Written by Bill Wood
Because of an August 1st birthdate, I actually played an extra year of Little League Baseball, all for the green uniformed Buffs of the Northern League. The fields were on north ‘A’ Street, a short distance north of Bowie Elementary. My Dad was the coach and I played left field the first year, then shortstop after that. My Dad gave long speeches using a lot of words before and after the games. I had trouble understanding what he was saying but I recall he always seemed very serious and well meaning. Some of it must have taken effect because the Buffs were 36-0 for my last two years of Little League. Some of the parents gave my Dad a nice trophy commemorating that unblemished record. I remember Bob Stanley, Paul Mast (at third base), Steve Combs, Quentin Remy (only that last year) and Ronnie Bittick . Bob was later a good high school football player who was one of several from Midland who went to Texas on a football scholarship. Paul became a physician, Quentin, an architect. Maybe some of the other names from that good team will come back to me. My Dad also coached our all star teams which I had dreams of going to the Little League World Series. that was never to be. I thought we were pretty good but we didn’t get far in any of those years. Pony League was a big step up in competition.

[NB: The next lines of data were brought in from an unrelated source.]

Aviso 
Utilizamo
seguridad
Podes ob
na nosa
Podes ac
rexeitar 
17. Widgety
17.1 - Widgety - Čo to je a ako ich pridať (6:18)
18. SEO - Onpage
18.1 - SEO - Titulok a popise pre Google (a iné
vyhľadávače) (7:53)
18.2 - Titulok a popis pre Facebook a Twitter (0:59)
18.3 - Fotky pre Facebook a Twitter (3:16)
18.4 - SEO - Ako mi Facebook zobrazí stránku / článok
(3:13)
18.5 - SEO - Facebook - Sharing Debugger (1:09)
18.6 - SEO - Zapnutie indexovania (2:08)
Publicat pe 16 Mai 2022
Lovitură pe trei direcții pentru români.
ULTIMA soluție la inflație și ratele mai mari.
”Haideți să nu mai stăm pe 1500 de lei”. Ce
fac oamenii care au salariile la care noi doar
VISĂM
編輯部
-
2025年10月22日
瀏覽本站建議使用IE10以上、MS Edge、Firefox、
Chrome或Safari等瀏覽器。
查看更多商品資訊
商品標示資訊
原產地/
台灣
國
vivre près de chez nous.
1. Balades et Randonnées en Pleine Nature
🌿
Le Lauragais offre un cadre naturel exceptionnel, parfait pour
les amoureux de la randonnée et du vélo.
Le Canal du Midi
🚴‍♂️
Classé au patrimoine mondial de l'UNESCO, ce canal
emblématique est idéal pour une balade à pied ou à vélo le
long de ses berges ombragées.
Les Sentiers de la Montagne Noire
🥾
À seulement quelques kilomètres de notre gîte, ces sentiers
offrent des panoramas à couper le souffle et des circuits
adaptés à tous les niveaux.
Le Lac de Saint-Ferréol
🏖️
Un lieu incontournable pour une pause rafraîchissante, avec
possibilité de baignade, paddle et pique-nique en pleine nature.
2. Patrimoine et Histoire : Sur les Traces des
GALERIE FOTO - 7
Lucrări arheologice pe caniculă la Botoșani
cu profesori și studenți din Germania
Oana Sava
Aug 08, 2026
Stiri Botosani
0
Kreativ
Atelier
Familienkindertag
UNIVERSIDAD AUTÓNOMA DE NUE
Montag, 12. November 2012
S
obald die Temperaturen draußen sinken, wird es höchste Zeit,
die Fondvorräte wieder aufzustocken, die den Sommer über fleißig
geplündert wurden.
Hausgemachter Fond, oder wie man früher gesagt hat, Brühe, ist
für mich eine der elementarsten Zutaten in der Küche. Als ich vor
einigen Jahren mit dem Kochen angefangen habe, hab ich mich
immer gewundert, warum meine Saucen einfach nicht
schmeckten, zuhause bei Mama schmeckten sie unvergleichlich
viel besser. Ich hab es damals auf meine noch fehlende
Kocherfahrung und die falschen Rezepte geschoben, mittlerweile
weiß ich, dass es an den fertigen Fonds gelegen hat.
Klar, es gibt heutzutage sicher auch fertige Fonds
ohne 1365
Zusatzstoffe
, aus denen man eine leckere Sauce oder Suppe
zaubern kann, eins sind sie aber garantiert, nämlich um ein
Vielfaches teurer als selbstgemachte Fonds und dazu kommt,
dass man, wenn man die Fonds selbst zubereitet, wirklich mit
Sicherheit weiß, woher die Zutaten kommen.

It was High Junior League (the 15-16 year old league) that provided some meaningful times and memories. Some of you probably remember Ronnie Bittick. He and I were at West Elementary together. Between the two of us, we usually could round up three or four baseballs that were still at least semi round in shape and not too heavy from being soaked in water. We rode our bikes to West
Elementary, where there was an old backstop. We would hit each other grounders and flies, then pitch to each other, chase down the balls and then do it again…until it was too dark to see. We did that on many, many, days as we grew up. Ronnie was the second baseman on the High Junior team and I played shortstop. In the City championship game at Braves Stadium (maybe in was the Indians Stadium then, I’m not sure), Ronnie was stealing second base and his batting helmet slipped off as he slid into second. the throw from the catcher hit Ronnie in the head. He seemed all right and went back into the field for the beginning of the next inning but was dizzy and had a headache. They took him to the hospital. Several of us sat on the curb until 5:00 or 6:00 in the morning outside Midland Memorial Hospital as we hoped and prayed for Ronnie’s recovery. that was the first time I had ever stayed up all night (not the last). He didn’t make it. That was my very first experience with the loss of life by someone I knew, and especially someone I knew so well. It was terrible. Well, we had won that game and that put us into the regional, and then the state tournament. The rules allowed a team to add a pitcher and a catcher to the roster. We added Mack Lawrence, the catcher who had thrown the ball that hit Ronnie. Of course, he had done nothing wrong but I know he felt bad. A real life lesson came from watching Ronnie’s parents with Mack. They wanted to make sure that he knew it wasn’t his fault what had happened to their son.We won seven straight games and won the only state championship I was ever a part of. Ronnie’s parents and siblings came to all of the games, including those in Fort Worth. I remember after each game, we all signed the game ball and presented it to Mr. and Mrs. Bittick. they were so gracious. I hope it meant a lot to them. I will never forget it.